Une régularisation extraordinaire pour près d'un demi‑million de personnes
Le gouvernement a activé un décret qui ouvre une voie de régularisation extraordinaire pour environ un demi‑million de personnes migrantes sans papiers vivant et travaillant en Espagne. Depuis jeudi dernier, les demandes peuvent être présentées par voie électronique ; depuis lundi, les guichets des Oficinas de Extranjería, certaines antennes de la Sécurité sociale et bureaux de poste accueillent aussi le public. Les conditions sont strictes mais simples sur le papier : entrée en Espagne avant le 1er janvier 2026 (ou au moins cinq mois de résidence continue) et absence de condamnations pénales en Espagne et dans le pays d’origine, attestée par un extrait de casier judiciaire.

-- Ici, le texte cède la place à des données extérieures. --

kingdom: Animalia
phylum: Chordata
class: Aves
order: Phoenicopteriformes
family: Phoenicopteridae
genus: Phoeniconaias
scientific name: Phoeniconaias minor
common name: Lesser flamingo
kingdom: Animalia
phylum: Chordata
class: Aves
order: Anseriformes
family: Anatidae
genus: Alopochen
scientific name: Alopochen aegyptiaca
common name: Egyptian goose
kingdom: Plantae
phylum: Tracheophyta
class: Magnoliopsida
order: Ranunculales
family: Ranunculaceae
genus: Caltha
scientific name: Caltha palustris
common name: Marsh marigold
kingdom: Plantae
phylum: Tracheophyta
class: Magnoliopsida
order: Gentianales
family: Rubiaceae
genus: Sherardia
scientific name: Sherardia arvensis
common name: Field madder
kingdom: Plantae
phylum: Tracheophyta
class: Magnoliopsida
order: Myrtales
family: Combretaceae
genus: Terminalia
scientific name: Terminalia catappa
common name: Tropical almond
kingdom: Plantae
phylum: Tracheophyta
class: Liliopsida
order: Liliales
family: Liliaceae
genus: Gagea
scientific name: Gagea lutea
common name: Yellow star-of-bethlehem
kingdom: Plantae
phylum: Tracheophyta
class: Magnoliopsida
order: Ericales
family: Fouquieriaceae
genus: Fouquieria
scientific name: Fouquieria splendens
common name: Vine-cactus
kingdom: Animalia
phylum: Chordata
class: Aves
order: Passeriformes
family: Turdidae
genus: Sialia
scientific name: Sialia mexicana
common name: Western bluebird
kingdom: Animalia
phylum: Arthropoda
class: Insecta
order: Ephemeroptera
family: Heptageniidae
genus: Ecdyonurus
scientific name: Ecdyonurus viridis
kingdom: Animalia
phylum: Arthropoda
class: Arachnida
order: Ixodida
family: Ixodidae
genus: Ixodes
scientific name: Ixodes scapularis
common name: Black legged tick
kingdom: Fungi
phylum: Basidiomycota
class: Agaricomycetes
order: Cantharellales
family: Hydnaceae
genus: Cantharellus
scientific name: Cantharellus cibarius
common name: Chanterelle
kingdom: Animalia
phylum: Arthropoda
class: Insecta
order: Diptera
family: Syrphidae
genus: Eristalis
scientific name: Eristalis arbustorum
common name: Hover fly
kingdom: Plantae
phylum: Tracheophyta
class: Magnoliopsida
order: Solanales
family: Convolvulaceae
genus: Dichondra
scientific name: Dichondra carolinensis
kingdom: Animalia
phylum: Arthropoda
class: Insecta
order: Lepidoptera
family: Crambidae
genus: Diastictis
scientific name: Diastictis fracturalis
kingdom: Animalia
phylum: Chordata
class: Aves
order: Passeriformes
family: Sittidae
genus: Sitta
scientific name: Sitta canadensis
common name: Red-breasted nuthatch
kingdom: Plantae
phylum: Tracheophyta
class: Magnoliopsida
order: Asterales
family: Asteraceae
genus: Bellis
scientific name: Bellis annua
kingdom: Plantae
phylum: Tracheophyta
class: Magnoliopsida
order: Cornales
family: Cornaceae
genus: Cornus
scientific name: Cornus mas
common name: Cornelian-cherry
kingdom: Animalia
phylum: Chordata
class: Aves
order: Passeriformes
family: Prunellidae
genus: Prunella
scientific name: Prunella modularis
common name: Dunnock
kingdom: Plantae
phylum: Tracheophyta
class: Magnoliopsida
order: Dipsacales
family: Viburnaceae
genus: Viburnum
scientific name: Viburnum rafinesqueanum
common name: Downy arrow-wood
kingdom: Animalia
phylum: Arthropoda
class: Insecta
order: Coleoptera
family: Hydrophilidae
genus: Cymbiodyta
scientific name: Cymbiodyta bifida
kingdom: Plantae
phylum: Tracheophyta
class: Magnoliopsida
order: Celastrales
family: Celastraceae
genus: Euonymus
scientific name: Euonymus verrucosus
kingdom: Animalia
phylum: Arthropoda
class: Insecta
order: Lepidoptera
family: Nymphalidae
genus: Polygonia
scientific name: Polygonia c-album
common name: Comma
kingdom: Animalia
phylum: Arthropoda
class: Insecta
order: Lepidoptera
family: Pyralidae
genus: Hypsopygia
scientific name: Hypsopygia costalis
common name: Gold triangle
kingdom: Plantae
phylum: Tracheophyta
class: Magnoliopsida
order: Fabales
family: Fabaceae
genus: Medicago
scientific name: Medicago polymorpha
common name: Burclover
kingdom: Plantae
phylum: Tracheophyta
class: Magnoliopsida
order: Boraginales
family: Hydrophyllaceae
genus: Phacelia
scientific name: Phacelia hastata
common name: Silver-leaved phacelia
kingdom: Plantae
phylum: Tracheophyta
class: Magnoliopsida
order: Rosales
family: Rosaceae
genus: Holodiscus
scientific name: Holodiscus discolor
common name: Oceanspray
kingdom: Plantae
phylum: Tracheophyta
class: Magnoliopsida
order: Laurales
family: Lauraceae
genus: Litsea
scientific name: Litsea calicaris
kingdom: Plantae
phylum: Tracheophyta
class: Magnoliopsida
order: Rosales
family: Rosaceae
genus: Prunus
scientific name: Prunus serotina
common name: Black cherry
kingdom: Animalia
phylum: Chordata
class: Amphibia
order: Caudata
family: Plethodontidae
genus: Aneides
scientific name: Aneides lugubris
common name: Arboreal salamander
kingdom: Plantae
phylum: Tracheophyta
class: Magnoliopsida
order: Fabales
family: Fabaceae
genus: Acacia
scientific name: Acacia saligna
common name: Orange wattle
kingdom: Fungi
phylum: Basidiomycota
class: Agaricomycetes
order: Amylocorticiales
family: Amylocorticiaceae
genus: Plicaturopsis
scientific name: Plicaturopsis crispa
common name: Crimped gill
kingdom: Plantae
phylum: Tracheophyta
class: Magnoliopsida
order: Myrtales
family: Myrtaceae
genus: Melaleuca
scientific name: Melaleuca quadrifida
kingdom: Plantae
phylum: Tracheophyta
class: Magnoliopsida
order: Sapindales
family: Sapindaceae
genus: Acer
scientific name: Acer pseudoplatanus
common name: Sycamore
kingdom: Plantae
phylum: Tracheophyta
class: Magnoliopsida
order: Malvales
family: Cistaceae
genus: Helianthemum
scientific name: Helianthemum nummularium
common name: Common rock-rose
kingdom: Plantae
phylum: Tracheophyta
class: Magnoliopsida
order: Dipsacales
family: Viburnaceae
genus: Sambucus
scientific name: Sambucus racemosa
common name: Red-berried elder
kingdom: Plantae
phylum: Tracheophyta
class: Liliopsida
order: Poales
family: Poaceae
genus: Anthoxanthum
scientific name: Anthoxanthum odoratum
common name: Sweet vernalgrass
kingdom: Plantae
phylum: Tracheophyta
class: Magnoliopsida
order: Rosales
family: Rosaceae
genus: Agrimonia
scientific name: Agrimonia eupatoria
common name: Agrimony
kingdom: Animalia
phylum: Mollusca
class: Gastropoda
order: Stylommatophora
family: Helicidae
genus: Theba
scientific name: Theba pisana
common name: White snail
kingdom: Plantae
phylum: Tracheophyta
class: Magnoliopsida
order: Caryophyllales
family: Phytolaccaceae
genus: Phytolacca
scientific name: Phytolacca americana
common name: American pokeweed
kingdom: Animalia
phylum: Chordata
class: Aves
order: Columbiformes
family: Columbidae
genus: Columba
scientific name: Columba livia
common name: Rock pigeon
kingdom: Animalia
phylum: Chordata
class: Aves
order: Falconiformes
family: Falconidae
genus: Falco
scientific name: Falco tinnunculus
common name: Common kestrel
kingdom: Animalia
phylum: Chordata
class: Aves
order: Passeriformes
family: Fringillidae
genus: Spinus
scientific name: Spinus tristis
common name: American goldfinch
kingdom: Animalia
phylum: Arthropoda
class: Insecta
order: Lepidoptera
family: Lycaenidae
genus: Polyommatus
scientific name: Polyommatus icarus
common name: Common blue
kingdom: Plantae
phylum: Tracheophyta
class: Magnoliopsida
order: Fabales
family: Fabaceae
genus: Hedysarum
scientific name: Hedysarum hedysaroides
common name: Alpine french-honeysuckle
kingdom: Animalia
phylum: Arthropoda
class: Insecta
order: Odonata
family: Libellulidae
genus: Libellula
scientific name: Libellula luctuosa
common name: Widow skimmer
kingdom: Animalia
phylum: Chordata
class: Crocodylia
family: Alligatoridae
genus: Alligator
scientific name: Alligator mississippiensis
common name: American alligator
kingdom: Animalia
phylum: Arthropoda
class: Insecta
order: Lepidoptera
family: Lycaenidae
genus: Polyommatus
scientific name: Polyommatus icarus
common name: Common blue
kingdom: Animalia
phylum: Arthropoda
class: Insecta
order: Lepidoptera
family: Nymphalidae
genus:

Trois portes d'entrée et critères destinés à filtrer
Le décret offre ensuite trois portes d’entrée. Le premier : que la famille du ou de la demandeur(e) réside déjà en Espagne. Le deuxième : disposer d’un contrat de travail ou d’une offre d’emploi.
Le troisième, le plus discuté, consiste à prouver une situation de vulnérabilité — une notion jugée floue par des associations et certains magistrats. Ces critères visent à filtrer, mais dans les démarches administratives, ce sont des vies concrètes qui attendent.
Visages et parcours : Mariuska et la recherche de stabilité
Mariuska, arrivée du Venezuela en novembre 2024, incarne ce face‑à‑face entre règle et réalité. Mère isolée de deux enfants de 15 et 7 ans, elle a fui pour que son fils aîné, autiste, puisse avoir de meilleures chances. Sans permis, elle a travaillé au noir comme femme de ménage puis livreuse ; aujourd’hui elle a une carte rouge d’asile qui lui permet de travailler temporairement.
« Ça a été un vrai soulagement… savoir que je vais pouvoir me régulariser, ainsi que mes deux enfants », dit‑elle. La régularisation lui donnerait surtout accès à la reconnaissance officielle du handicap de son fils, indispensable pour obtenir des aides et des accompagnements scolaires.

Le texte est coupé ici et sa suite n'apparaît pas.